The Malaysian Nature Society Supports Plan For Educational Park In Wangsa Maju

Bernama 1 Nov 12;

KUALA LUMPUR, Nov 1 (Bernama) -- The Malaysian Nature Society (MNS) has lent support to a proposal by residents of Wangsa Maju Section 10 to oppose new residential development in the area and create an educational park, instead.

In a statement here Thursday, MNS Selangor branch chairman Henry Goh said the park could help children in the area to continue to enjoy fresh air, study the rich bio-diversity in the forest and live a healthier lifestyle.

The Wangsa Maju township, which covers about 400ha, was developed in the early 1980s, from the former Wardieburn Estate in Setapak.

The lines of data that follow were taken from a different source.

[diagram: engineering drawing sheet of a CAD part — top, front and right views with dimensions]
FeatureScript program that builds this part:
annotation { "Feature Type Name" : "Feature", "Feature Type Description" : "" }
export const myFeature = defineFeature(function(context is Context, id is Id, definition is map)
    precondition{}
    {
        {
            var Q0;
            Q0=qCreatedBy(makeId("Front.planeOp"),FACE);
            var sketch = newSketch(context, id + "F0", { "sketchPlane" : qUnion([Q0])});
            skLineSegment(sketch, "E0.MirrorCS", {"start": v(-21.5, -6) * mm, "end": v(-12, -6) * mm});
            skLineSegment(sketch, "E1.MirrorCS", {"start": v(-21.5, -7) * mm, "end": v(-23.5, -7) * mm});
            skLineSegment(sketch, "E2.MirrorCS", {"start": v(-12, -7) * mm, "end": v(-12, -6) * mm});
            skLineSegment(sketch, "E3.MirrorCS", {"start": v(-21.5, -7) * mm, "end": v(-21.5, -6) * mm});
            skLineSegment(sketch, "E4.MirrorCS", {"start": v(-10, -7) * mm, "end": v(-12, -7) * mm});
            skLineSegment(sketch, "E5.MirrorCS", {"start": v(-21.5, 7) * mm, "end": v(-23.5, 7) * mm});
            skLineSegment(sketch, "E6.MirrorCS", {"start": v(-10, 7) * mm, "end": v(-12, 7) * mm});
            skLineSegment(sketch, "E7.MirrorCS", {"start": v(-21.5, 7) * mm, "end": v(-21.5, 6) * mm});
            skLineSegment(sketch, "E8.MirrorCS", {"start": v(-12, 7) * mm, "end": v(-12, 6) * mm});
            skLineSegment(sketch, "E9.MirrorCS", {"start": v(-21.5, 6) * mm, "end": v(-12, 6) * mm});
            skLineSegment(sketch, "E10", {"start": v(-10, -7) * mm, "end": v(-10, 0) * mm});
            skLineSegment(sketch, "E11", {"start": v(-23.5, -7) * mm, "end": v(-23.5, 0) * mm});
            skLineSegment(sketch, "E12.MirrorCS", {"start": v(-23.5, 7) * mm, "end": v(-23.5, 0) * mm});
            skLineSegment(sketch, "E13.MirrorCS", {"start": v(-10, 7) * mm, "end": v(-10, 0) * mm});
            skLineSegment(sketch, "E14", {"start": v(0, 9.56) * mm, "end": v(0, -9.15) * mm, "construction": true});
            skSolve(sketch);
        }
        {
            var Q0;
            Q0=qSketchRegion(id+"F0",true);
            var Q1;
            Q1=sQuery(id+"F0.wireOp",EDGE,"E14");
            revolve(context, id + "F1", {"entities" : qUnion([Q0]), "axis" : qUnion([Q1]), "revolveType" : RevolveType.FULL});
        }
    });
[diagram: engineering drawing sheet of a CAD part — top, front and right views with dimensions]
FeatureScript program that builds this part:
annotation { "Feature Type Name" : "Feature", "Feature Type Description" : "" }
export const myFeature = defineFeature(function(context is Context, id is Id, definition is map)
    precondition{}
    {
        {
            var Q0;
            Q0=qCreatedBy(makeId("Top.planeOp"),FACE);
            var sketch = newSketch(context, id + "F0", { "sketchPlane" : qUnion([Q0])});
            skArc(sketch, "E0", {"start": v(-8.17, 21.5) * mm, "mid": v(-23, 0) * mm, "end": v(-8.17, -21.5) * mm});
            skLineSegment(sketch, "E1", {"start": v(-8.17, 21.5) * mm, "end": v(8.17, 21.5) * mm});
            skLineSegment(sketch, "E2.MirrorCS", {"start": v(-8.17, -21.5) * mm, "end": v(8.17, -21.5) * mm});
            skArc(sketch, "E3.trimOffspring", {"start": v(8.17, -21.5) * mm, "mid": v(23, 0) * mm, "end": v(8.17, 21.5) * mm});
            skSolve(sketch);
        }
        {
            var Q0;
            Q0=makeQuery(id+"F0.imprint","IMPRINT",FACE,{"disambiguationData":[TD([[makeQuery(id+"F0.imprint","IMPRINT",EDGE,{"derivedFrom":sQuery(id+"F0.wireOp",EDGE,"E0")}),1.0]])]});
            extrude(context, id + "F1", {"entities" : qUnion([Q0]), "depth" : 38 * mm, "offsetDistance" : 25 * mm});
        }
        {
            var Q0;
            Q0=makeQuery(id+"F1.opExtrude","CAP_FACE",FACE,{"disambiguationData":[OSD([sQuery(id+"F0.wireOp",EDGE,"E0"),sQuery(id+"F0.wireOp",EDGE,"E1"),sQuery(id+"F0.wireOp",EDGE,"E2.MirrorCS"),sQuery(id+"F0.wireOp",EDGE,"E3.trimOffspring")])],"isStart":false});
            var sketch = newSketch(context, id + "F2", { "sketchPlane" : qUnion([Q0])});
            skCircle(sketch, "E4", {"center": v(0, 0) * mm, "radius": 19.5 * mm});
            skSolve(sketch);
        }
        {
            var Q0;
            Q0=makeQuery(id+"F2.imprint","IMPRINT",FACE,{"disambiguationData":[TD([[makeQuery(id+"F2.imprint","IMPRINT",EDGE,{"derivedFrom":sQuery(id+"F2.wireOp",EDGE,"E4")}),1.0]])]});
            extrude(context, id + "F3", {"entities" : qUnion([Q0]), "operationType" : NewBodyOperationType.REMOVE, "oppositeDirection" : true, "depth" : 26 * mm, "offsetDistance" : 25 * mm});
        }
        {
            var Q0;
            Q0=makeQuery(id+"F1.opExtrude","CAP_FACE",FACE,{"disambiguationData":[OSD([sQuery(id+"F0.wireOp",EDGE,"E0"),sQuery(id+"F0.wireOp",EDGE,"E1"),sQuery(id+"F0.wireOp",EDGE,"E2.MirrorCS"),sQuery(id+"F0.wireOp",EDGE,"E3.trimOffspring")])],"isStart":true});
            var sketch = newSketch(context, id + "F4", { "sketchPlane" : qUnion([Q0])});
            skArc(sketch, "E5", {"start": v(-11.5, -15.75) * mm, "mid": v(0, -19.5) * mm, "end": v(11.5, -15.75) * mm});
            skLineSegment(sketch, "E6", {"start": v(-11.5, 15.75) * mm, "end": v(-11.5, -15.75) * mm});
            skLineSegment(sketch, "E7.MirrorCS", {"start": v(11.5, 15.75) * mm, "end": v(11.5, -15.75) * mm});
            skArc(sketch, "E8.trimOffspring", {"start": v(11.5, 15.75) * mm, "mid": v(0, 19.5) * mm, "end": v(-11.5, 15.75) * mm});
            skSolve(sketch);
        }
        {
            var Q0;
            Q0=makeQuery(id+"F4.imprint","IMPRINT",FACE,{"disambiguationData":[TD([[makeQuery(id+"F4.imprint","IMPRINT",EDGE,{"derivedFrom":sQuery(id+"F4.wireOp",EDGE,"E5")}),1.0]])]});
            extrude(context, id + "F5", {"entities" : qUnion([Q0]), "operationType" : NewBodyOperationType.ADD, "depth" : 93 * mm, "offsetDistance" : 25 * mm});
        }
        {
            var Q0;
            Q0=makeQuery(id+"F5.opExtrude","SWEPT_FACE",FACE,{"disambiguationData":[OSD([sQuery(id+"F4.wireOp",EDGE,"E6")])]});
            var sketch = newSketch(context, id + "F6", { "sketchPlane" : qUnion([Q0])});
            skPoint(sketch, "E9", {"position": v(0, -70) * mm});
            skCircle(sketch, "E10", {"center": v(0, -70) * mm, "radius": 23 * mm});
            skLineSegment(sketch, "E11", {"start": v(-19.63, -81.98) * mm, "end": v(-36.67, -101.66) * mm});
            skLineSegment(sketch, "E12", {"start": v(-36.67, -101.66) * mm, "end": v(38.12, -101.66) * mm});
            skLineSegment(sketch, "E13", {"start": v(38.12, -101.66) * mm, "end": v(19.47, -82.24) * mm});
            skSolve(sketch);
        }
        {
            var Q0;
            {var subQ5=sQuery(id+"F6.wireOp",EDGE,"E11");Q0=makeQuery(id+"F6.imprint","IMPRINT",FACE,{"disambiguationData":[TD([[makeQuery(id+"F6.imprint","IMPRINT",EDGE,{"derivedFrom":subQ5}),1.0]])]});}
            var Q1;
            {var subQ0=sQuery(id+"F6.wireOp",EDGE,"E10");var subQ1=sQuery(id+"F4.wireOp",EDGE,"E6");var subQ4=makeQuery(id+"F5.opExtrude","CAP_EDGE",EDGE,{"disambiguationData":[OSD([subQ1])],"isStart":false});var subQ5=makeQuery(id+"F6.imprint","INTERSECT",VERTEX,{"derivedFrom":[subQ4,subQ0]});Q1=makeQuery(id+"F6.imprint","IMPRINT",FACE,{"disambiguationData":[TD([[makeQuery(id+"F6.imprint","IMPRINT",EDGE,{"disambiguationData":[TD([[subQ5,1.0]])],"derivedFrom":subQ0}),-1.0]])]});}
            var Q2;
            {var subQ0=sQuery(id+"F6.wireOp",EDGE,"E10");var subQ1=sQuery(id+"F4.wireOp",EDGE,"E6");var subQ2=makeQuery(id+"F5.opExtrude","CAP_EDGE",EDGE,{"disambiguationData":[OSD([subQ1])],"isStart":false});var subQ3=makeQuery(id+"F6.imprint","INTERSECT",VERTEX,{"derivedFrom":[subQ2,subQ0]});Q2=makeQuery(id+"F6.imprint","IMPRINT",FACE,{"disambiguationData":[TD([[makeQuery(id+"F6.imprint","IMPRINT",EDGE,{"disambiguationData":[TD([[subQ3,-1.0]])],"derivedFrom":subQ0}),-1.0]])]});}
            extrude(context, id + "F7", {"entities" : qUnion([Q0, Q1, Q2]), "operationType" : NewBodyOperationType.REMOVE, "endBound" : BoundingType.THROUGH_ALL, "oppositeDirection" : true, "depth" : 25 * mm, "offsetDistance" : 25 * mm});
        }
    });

Goh said, little patches of greenery in the Wangsa Maju Section 10 forest were surprisingly rich in biodiversity and should be used for nature-based activities such as trekking, bird-watching and nature photography.

He said MNS had recorded several unusual birds in Wangsa Maju, including the Asian Paradise Flycatcher, Forest Wagtail, Ruby-cheeked Sunbird and Rufescent Prinia, and they were unlikely to be found if the forest was cleared.

Goh said, open spaces should be conserved as they contained as much natural vegetation as possible, to not only satisfy the need for recreational space but also provide ecosystem services such as moderating the climate, preventing soil erosion and retaining excessive rain water.

"Man-made parks, playgrounds or sports complexes do not give the same benefits," he said.

According to the KL City Plan 2020, only 6.5 per cent of the total land area in the city had been gazetted as "open space", defined as any land reserved as "a public garden, park, sports and recreation ground, pleasure ground, walk or as a public space".

However, Goh said the National Urbanisation Policy had set a target to "provide adequate public open spaces by the adoption of a standard of two hectares per 1,000 urban population".

At present, he said Kuala Lumpur only had 0.36ha per 1,000 people and this compared poorly with cities such as London (4.0ha per 1,000 people), Melbourne (2.0ha) and Toronto (2.0ha).

"In order to attain the targeted 2.0ha per 1,000 people ratio by 2020, the coverage of open spaces will have to be increased from the current 6.5 per cent of the total area of KL to 18 per cent (taking into account the population growth projection for 2020). This target can be achieved if we reserve our remaining green areas as gazetted open spaces," he said.